The meaning of “arc”
January 29th, 2012It’s one of those words that we use as literary types, that I realized last night I wasn’t quite sure what it meant. I always imagined “the arc” as a little rainbow over stories, or some magic conduit to narration. Then lately I started to suspect that arc didn’t mean literally being like a rainbow that starts in one place, goes up, and then coming back to roughly the same place. When we talk about arc, we’re talking about change, so I tried to come up with some other shapes for it.
I learned via Wikipedia that this is terminology borrowed from television, that uses the Aristotlean idea of a tragic fall. So a character finds themselves in a compromised position without the usual structures they rely upon (loses a job, a relationship, a family member) and then finds their way without these structures. Why this is called something that has to do with the curve of a line I’m not sure, but it’s clearly catchy because I often use it without really knowing what it means.

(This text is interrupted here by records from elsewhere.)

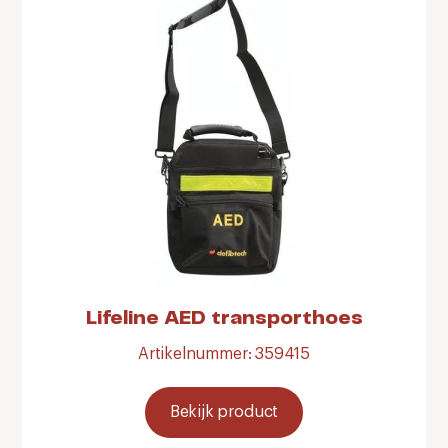
Lifeline AED transporthoes
Artikelnummer: 359415
Bekijk product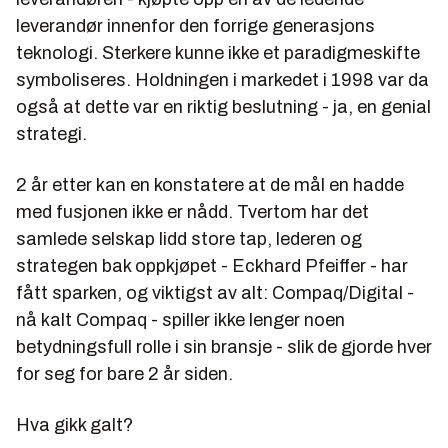
leverandør innenfor den forrige generasjons
teknologi. Sterkere kunne ikke et paradigmeskifte
symboliseres. Holdningen i markedet i 1998 var da
også at dette var en riktig beslutning - ja, en genial
strategi.
2 år etter kan en konstatere at de mål en hadde
med fusjonen ikke er nådd. Tvertom har det
samlede selskap lidd store tap, lederen og
strategen bak oppkjøpet -
Eckhard Pfeiffer
- har
fått sparken, og viktigst av alt: Compaq/Digital -
nå kalt Compaq - spiller ikke lenger noen
betydningsfull rolle i sin bransje - slik de gjorde hver
for seg for bare 2 år siden.
Hva gikk galt?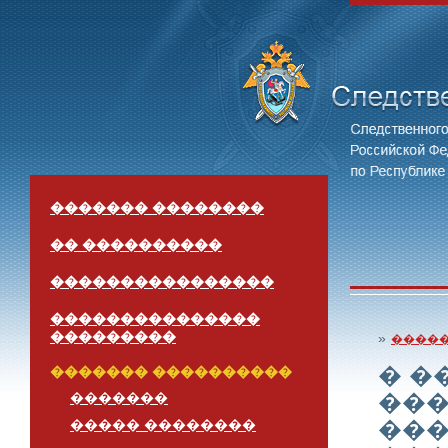
������� ��������
�� ����������
����������������
���������������
���������
»
����
� �
������� ����������
���
�������
���
����� ��������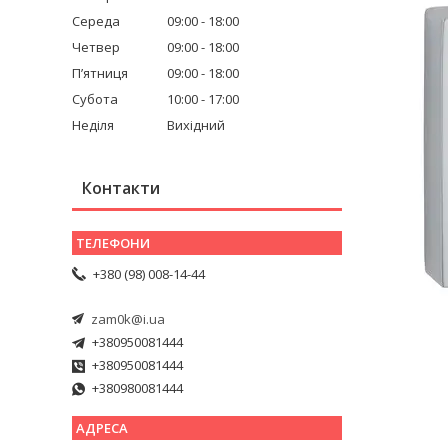
Середа
09:00
18:00
Четвер
09:00
18:00
Пʼятниця
09:00
18:00
Субота
10:00
17:00
Неділя
Вихідний
Контакти
+380 (98) 008-14-44
zam0k@i.ua
+380950081444
+380950081444
+380980081444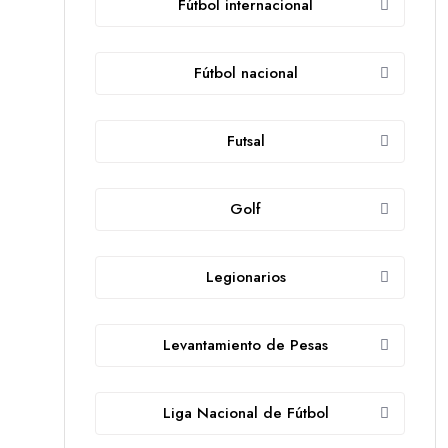
Fútbol internacional
Fútbol nacional
Futsal
Golf
Legionarios
Levantamiento de Pesas
Liga Nacional de Fútbol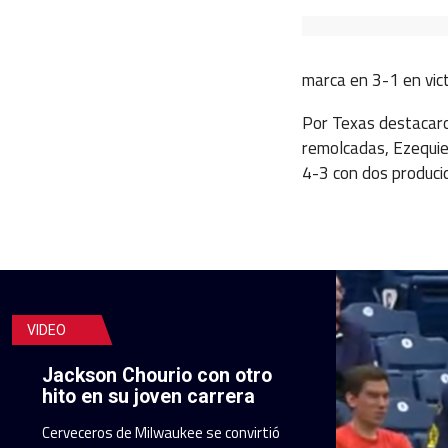
marca en 3-1 en vic
Por Texas destacaro
remolcadas, Ezequiel
4-3 con dos produci
VIDEO
Jackson Chourio con otro
hito en su joven carrera
Cerveceros de Milwaukee se convirtió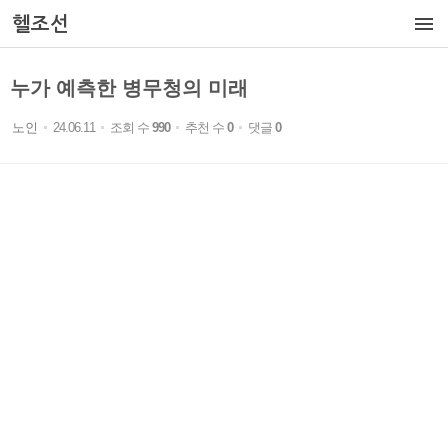

헬조선
누가 예측한 병무청의 미래
노인
24.06.11
조회 수
990
추천 수
0
댓글
0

I posted a while back about the hero’s journey, which is another shape of storytelling, where the hero takes off, encounters obstacles, meets a mentor, overcomes the obstacles, and changes in the path of the journey. This might be more a film metaphor as it comes from Joseph Campbell and his work on stories in different cultures and what they have in common.

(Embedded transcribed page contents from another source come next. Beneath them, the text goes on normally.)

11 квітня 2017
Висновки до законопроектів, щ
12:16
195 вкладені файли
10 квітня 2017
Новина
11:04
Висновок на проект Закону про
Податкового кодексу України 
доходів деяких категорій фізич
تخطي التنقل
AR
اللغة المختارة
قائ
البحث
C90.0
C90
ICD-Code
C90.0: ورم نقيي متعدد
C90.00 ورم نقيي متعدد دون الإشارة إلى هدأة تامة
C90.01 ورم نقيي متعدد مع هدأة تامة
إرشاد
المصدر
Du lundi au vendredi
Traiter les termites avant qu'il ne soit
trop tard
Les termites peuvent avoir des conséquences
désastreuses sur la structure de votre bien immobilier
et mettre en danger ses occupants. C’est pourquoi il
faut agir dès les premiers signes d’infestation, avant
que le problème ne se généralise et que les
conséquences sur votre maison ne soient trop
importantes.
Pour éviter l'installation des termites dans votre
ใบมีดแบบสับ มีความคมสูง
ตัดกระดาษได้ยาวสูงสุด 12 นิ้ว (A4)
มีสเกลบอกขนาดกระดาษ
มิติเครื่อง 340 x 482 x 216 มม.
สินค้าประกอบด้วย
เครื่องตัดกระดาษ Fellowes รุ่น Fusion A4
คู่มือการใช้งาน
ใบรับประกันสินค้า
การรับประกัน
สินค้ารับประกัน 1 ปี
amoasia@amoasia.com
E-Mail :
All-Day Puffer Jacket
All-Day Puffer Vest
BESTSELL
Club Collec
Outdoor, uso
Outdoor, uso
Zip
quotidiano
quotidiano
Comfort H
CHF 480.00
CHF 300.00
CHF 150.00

So what about books and short stories? Those words on a page — black on white — do they have the same formulas that television and films use so well? They must in a way. There’s the fish-out-of-water formula of someone dropped in a place they don’t know and finding their way, which is another way for saying character arc. And more than all that there’s the beginning, middle, and end — as any story has. The plot is what happens. The arc is, from my understanding, how a character changes. Any corrections? Other thoughts? Let me know.